Re: ...meanwhile in a school in Houston
by
Basil Seal
07/22/2008, 10:54 AM
I already posted this to an almost identical thread, but I think the response is equally applicable to you, mutatis mutandis :
Wow, this is the same kind of relativism I encountered
when I criticized a recent Slate-Architecture piece on Dubai. It seems
the American new left is always ready to exculpate Middle East
practices so long as something even remotely commensurable is going on
in the U.S.
For the record, though, (since you obviously were too lazy to read the report yourself before disparaging Applebaum), it wasn't "buried in some textbook."

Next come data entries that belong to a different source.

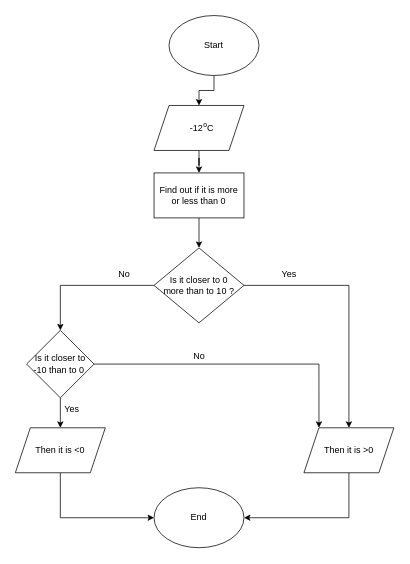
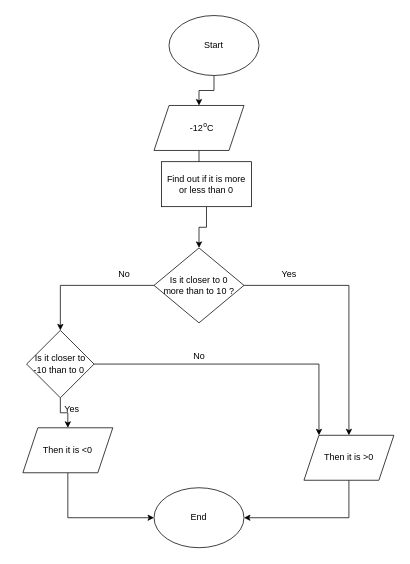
  <mxCell id="0" />
  <mxCell id="1" parent="0" />
  <mxCell id="2" value="" style="edgeStyle=orthogonalEdgeStyle;rounded=0;orthogonalLoop=1;jettySize=auto;html=1;" edge="1" parent="1" source="3" target="5"><mxGeometry relative="1" as="geometry" /></mxCell>
  <mxCell id="3" value="Start" style="ellipse;whiteSpace=wrap;html=1;aspect=fixed;" vertex="1" parent="1"><mxGeometry x="225" y="20" width="120" height="80" as="geometry" /></mxCell>
  <mxCell id="4" value="" style="edgeStyle=orthogonalEdgeStyle;rounded=0;orthogonalLoop=1;jettySize=auto;html=1;" edge="1" parent="1" source="5" target="8"><mxGeometry relative="1" as="geometry" /></mxCell>
  <mxCell id="5" value="-12&lt;span style=&quot;color: rgb(60, 64, 67); font-family: Roboto, Arial, sans-serif; font-size: 14px; letter-spacing: 0.2px; text-align: start;&quot;&gt;º&lt;/span&gt;" style="shape=parallelogram;perimeter=parallelogramPerimeter;whiteSpace=wrap;html=1;fixedSize=1;" vertex="1" parent="1"><mxGeometry x="205" y="140" width="120" height="60" as="geometry" /></mxCell>
  <mxCell id="6" value="C" style="text;html=1;align=center;verticalAlign=middle;resizable=0;points=[];autosize=1;strokeColor=none;fillColor=none;" vertex="1" parent="1"><mxGeometry x="265" y="155" width="30" height="30" as="geometry" /></mxCell>
  <mxCell id="7" value="" style="edgeStyle=orthogonalEdgeStyle;rounded=0;orthogonalLoop=1;jettySize=auto;html=1;" edge="1" parent="1" source="8" target="11"><mxGeometry relative="1" as="geometry" /></mxCell>
- <mxCell id="8" value="Find out if it is more or less than 0" style="whiteSpace=wrap;html=1;" vertex="1" parent="1"><mxGeometry x="205" y="230" width="120" height="60" as="geometry" /></mxCell>
+ <mxCell id="8" value="Find out if it is more or less than 0" style="whiteSpace=wrap;html=1;" vertex="1" parent="1"><mxGeometry x="215" y="215" width="120" height="60" as="geometry" /></mxCell>
  <mxCell id="9" value="" style="edgeStyle=orthogonalEdgeStyle;rounded=0;orthogonalLoop=1;jettySize=auto;html=1;" edge="1" parent="1" source="11" target="14"><mxGeometry relative="1" as="geometry" /></mxCell>
  <mxCell id="10" value="" style="edgeStyle=orthogonalEdgeStyle;rounded=0;orthogonalLoop=1;jettySize=auto;html=1;" edge="1" parent="1" source="11" target="20"><mxGeometry relative="1" as="geometry" /></mxCell>
  <mxCell id="11" value="Is it closer to 0 &lt;br&gt;more than to 10 ?" style="rhombus;whiteSpace=wrap;html=1;" vertex="1" parent="1"><mxGeometry x="205" y="330" width="120" height="100" as="geometry" /></mxCell>
  <mxCell id="12" value="" style="edgeStyle=orthogonalEdgeStyle;rounded=0;orthogonalLoop=1;jettySize=auto;html=1;" edge="1" parent="1" source="14" target="17"><mxGeometry relative="1" as="geometry" /></mxCell>
  <mxCell id="13" style="edgeStyle=orthogonalEdgeStyle;rounded=0;orthogonalLoop=1;jettySize=auto;html=1;exitX=1;exitY=0.5;exitDx=0;exitDy=0;entryX=0.167;entryY=0;entryDx=0;entryDy=0;entryPerimeter=0;" edge="1" parent="1" source="14" target="20"><mxGeometry relative="1" as="geometry" /></mxCell>
  <mxCell id="14" value="Is it closer to -10 than to 0&amp;nbsp;" style="rhombus;whiteSpace=wrap;html=1;" vertex="1" parent="1"><mxGeometry x="35" y="440" width="90" height="90" as="geometry" /></mxCell>
  <mxCell id="15" value="No" style="text;html=1;align=center;verticalAlign=middle;resizable=0;points=[];autosize=1;strokeColor=none;fillColor=none;" vertex="1" parent="1"><mxGeometry x="145" y="350" width="40" height="30" as="geometry" /></mxCell>
  <mxCell id="16" style="edgeStyle=orthogonalEdgeStyle;rounded=0;orthogonalLoop=1;jettySize=auto;html=1;exitX=0.5;exitY=1;exitDx=0;exitDy=0;entryX=0;entryY=0.5;entryDx=0;entryDy=0;" edge="1" parent="1" source="17" target="21"><mxGeometry relative="1" as="geometry" /></mxCell>
- <mxCell id="17" value="Then it is &amp;lt;0" style="shape=parallelogram;perimeter=parallelogramPerimeter;whiteSpace=wrap;html=1;fixedSize=1;" vertex="1" parent="1"><mxGeometry x="20" y="570" width="120" height="60" as="geometry" /></mxCell>
+ <mxCell id="17" value="Then it is &amp;lt;0" style="shape=parallelogram;perimeter=parallelogramPerimeter;whiteSpace=wrap;html=1;fixedSize=1;" vertex="1" parent="1"><mxGeometry x="30" y="570" width="120" height="60" as="geometry" /></mxCell>
  <mxCell id="18" value="Yes" style="text;html=1;align=center;verticalAlign=middle;resizable=0;points=[];autosize=1;strokeColor=none;fillColor=none;" vertex="1" parent="1"><mxGeometry x="75" y="530" width="40" height="30" as="geometry" /></mxCell>
  <mxCell id="19" style="edgeStyle=orthogonalEdgeStyle;rounded=0;orthogonalLoop=1;jettySize=auto;html=1;exitX=0.5;exitY=1;exitDx=0;exitDy=0;entryX=1;entryY=0.5;entryDx=0;entryDy=0;" edge="1" parent="1" source="20" target="21"><mxGeometry relative="1" as="geometry" /></mxCell>
- <mxCell id="20" value="Then it is &amp;gt;0" style="shape=parallelogram;perimeter=parallelogramPerimeter;whiteSpace=wrap;html=1;fixedSize=1;" vertex="1" parent="1"><mxGeometry x="405" y="570" width="120" height="60" as="geometry" /></mxCell>
+ <mxCell id="20" value="Then it is &amp;gt;0" style="shape=parallelogram;perimeter=parallelogramPerimeter;whiteSpace=wrap;html=1;fixedSize=1;" vertex="1" parent="1"><mxGeometry x="405" y="580" width="120" height="60" as="geometry" /></mxCell>
  <mxCell id="21" value="End" style="ellipse;whiteSpace=wrap;html=1;" vertex="1" parent="1"><mxGeometry x="205" y="650" width="120" height="80" as="geometry" /></mxCell>
  <mxCell id="22" value="Yes" style="text;html=1;align=center;verticalAlign=middle;resizable=0;points=[];autosize=1;strokeColor=none;fillColor=none;" vertex="1" parent="1"><mxGeometry x="365" y="350" width="40" height="30" as="geometry" /></mxCell>
  <mxCell id="23" value="No" style="text;html=1;align=center;verticalAlign=middle;resizable=0;points=[];autosize=1;strokeColor=none;fillColor=none;" vertex="1" parent="1"><mxGeometry x="245" y="460" width="40" height="30" as="geometry" /></mxCell>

The report (which the author provided a link to, mind you) is over 70
pages long, replete with dozens - perhaps even hundreds - of instances
of hate mongering.
Moreover, the comparison to a single private school in Texas - which you don't even provide any evidence for in support of your claim! -
isn't simply shallow - it's fatuous! And on so many levels!

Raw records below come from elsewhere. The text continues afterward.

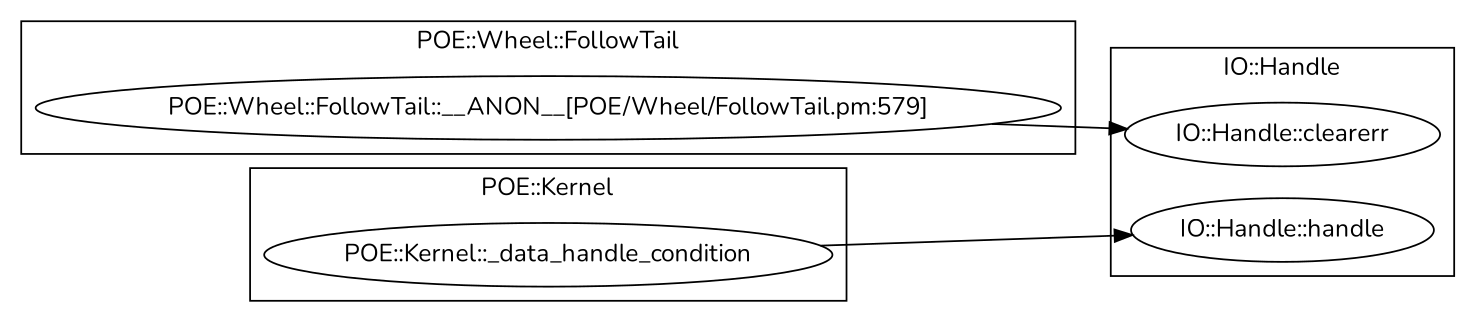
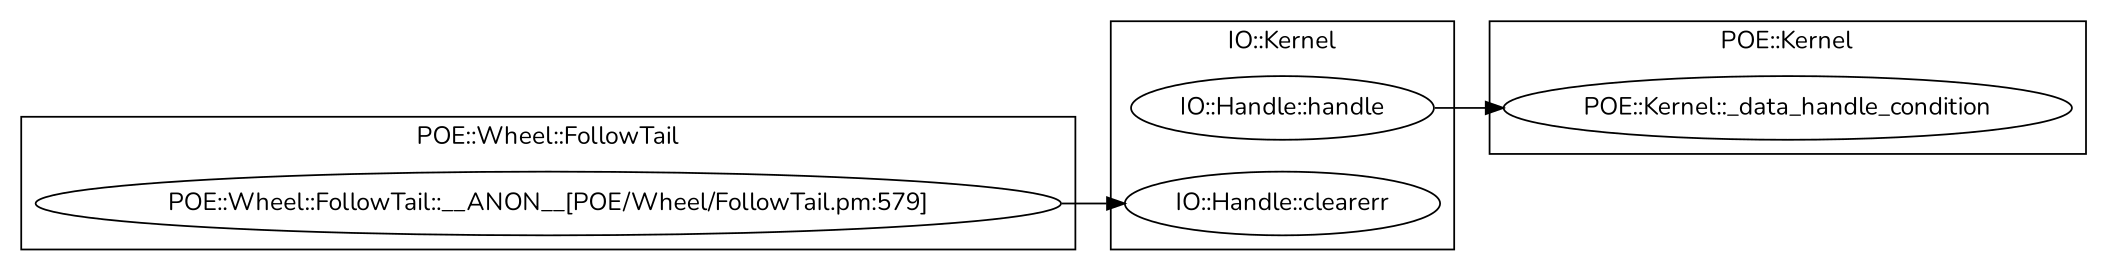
  digraph {
    fontname=Nunito
    rankdir=LR
    node [fontname=Nunito]
    edge [fontname=Nunito]
    "POE::Wheel::FollowTail::__ANON__[POE/Wheel/FollowTail.pm:579]"
    "POE::Kernel::_data_handle_condition"
    n3 [label="IO::Handle::handle"]
    "IO::Handle::clearerr"
    subgraph cluster_1 {
      label="POE::Wheel::FollowTail"
      "POE::Wheel::FollowTail::__ANON__[POE/Wheel/FollowTail.pm:579]"
    }
    subgraph cluster_2 {
      label="POE::Kernel"
      "POE::Kernel::_data_handle_condition"
    }
    subgraph cluster_3 {
-     label="IO::Handle"
+     label="IO::Kernel"
      n3
      "IO::Handle::clearerr"
    }
    "POE::Wheel::FollowTail::__ANON__[POE/Wheel/FollowTail.pm:579]" -> "IO::Handle::clearerr"
-   "POE::Kernel::_data_handle_condition" -> n3
+   n3 -> "POE::Kernel::_data_handle_condition"
  }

Is the American government behind the production of the mural you speak of? No!
Does the phenomenon you reference pertain to a majority - or even a significant subset - of American schools? No!
Does the mural you reference contain exhortations to immanent violence? No!
Do
'End of Times' theories or this alleged mural, for all their inanity, teach children that
they are prohibited from being friends - let alone associating! - with
adherents of other religions? No! (If you dispute the existence of such
commands in Saudi textbooks, read the report)
Is
there even a constitutional way for the American government to censor
the textbooks of private religious schools or home-schooling? No!

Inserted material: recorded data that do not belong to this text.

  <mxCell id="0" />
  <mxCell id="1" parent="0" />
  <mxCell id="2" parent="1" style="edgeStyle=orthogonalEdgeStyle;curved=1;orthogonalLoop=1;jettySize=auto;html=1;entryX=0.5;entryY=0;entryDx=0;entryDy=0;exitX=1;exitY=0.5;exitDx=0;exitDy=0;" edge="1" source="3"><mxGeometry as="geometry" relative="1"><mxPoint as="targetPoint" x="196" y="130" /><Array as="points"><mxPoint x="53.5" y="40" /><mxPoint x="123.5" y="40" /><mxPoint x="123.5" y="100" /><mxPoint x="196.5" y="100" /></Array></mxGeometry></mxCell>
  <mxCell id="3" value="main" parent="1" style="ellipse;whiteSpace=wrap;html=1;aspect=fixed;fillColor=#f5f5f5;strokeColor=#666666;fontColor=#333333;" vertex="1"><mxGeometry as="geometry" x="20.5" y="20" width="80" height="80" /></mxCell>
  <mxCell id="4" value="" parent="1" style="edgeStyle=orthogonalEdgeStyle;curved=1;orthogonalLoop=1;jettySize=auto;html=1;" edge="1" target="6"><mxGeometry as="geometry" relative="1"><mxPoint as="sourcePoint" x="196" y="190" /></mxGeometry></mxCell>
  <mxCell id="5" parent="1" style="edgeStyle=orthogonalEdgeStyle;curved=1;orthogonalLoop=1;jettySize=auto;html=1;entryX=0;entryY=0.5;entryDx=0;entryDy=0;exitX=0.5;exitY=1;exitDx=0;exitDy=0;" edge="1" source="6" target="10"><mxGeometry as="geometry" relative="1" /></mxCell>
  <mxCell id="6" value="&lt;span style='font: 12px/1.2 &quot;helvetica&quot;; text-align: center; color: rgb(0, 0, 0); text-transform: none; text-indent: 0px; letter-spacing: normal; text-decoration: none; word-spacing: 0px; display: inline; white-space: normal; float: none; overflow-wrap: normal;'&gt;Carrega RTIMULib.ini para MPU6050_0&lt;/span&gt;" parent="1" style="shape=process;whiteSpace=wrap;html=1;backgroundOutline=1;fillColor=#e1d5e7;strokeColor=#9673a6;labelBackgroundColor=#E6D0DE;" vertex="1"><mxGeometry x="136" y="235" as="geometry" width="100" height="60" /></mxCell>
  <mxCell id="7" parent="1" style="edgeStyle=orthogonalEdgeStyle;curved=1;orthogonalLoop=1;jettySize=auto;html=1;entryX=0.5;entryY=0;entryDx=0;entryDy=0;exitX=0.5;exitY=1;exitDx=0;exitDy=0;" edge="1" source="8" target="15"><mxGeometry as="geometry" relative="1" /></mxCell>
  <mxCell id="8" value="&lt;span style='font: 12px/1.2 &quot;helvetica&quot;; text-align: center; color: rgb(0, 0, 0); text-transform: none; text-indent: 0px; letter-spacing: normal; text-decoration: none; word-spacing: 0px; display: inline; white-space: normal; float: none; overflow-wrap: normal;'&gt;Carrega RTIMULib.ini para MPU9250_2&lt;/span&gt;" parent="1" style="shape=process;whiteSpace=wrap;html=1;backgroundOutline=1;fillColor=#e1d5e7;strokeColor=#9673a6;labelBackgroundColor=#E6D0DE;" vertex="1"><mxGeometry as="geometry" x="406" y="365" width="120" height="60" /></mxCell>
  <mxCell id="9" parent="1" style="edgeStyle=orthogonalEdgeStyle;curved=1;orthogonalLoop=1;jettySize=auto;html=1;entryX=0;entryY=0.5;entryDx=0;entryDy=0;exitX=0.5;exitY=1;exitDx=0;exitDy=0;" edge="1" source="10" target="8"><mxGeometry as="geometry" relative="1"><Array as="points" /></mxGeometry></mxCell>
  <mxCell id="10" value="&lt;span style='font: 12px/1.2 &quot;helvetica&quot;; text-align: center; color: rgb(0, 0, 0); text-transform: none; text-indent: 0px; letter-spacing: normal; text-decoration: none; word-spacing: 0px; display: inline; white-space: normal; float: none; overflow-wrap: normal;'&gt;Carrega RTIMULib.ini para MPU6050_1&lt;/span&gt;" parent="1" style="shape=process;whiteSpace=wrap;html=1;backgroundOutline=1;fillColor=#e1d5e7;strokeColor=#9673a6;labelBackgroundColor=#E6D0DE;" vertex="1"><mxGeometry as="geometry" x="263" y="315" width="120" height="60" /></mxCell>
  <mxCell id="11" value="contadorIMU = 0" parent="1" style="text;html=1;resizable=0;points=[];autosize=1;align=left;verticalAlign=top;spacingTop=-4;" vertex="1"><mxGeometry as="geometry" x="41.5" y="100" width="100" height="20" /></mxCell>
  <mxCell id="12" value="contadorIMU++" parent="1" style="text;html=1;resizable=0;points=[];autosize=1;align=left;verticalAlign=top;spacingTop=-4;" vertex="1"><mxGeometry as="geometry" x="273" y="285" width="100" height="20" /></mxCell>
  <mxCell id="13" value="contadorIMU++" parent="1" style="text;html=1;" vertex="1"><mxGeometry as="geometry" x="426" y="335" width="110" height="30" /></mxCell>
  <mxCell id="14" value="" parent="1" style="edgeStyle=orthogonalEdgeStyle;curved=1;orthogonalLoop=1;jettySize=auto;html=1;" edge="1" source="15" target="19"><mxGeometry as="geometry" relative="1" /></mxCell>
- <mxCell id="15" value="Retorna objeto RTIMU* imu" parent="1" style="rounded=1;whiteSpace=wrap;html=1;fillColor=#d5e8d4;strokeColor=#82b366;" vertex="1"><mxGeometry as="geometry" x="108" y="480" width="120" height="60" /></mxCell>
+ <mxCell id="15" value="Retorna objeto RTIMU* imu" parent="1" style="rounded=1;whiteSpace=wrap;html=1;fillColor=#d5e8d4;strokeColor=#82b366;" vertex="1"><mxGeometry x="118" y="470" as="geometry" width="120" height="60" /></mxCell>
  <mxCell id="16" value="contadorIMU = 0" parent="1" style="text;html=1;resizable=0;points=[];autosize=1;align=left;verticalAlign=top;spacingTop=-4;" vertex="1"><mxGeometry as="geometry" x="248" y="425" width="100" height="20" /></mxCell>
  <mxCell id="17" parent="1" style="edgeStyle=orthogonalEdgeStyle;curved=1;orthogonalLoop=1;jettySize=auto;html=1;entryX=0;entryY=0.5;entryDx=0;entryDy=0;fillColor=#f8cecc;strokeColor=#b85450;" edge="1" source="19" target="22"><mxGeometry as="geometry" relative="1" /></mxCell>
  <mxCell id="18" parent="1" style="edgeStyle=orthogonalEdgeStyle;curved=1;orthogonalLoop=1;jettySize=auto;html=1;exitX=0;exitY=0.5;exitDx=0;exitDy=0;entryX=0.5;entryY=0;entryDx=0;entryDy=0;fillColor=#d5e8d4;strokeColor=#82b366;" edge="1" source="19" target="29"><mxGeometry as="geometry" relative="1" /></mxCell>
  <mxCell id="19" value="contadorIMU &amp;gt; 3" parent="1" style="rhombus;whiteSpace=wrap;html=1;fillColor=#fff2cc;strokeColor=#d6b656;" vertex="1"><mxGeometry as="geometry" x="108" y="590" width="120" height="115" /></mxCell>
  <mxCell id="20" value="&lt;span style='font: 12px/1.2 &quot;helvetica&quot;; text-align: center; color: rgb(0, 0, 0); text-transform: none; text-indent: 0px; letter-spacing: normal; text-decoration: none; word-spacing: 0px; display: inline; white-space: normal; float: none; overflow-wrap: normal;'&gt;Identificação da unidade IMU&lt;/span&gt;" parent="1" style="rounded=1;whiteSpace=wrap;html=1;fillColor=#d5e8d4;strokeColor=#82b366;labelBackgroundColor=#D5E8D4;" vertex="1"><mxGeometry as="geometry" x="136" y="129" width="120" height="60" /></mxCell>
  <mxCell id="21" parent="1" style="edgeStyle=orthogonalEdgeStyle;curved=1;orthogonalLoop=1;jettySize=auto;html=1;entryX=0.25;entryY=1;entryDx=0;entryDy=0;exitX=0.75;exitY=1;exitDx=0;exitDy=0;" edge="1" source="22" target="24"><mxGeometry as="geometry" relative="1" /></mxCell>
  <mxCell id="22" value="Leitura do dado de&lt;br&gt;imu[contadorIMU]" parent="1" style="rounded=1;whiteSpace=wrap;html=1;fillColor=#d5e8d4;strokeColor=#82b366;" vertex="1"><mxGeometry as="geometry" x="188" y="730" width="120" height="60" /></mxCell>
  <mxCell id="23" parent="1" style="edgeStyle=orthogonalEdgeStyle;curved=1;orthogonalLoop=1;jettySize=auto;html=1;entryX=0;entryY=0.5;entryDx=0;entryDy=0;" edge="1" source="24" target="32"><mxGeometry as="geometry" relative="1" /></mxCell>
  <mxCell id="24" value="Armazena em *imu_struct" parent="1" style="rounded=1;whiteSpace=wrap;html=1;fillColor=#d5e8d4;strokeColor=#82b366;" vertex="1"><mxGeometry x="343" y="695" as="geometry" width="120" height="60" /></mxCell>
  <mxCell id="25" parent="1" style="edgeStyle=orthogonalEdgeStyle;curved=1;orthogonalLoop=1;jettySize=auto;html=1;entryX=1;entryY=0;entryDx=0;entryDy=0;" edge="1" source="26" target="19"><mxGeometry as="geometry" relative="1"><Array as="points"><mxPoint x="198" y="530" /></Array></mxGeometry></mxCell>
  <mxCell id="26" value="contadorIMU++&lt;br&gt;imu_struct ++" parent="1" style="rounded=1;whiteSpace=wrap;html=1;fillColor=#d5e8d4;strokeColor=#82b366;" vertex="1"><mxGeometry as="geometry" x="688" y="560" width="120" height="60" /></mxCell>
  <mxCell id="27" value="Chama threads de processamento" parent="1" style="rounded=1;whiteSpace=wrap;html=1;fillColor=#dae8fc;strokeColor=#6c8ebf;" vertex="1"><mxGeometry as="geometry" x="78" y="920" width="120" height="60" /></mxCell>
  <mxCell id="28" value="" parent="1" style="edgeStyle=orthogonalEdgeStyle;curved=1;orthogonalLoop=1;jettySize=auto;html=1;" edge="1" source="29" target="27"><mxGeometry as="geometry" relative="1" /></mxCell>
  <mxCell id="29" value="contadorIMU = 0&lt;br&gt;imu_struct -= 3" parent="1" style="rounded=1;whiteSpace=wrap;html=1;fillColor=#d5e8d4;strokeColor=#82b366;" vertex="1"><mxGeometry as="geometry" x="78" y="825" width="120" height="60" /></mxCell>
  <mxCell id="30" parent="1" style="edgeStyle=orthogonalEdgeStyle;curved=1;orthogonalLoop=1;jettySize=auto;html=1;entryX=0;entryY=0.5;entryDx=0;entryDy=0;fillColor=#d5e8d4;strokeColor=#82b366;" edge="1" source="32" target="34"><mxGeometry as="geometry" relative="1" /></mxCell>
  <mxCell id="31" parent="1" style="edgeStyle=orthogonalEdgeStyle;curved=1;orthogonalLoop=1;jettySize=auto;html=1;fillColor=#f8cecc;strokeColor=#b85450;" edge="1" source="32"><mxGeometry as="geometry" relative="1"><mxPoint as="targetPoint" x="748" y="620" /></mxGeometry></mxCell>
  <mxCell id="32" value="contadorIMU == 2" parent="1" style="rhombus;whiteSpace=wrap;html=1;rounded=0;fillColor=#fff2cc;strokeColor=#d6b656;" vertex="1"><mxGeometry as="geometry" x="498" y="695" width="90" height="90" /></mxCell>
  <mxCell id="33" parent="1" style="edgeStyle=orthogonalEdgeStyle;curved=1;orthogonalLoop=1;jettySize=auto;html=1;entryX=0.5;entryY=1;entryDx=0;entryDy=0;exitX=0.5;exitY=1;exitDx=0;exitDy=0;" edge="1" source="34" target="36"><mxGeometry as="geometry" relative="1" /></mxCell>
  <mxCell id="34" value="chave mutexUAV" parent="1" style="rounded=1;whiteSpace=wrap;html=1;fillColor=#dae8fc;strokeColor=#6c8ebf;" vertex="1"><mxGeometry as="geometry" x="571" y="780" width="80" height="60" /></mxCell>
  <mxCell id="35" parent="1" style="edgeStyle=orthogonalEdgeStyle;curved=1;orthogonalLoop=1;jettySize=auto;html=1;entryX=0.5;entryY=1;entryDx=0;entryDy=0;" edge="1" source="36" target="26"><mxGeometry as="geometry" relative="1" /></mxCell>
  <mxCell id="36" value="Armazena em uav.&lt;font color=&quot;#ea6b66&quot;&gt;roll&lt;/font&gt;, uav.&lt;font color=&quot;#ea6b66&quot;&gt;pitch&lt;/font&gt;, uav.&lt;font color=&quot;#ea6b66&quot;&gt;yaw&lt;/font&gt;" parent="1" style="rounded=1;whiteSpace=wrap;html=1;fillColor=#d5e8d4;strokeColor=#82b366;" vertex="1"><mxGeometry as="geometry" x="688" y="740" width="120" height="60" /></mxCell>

(Obviously you're not familiar with the case of Pierce v. Society of Sisters,
in which the Supreme Court identified a right of parents "to control
the education of one's children" outside of public schools - it seems
you new left webrooties aren't particularly well-versed in old-school
left civil liberties)
From a democratic theorist point of view,
is there a meaningful distinction between a state's commissioning of
insidious religious textbooks and the production of putatively
inappropriate textbooks or murals by American private schools? YES!
Make sure the logic of your comparison is sound before rattling off a knee-jerk response.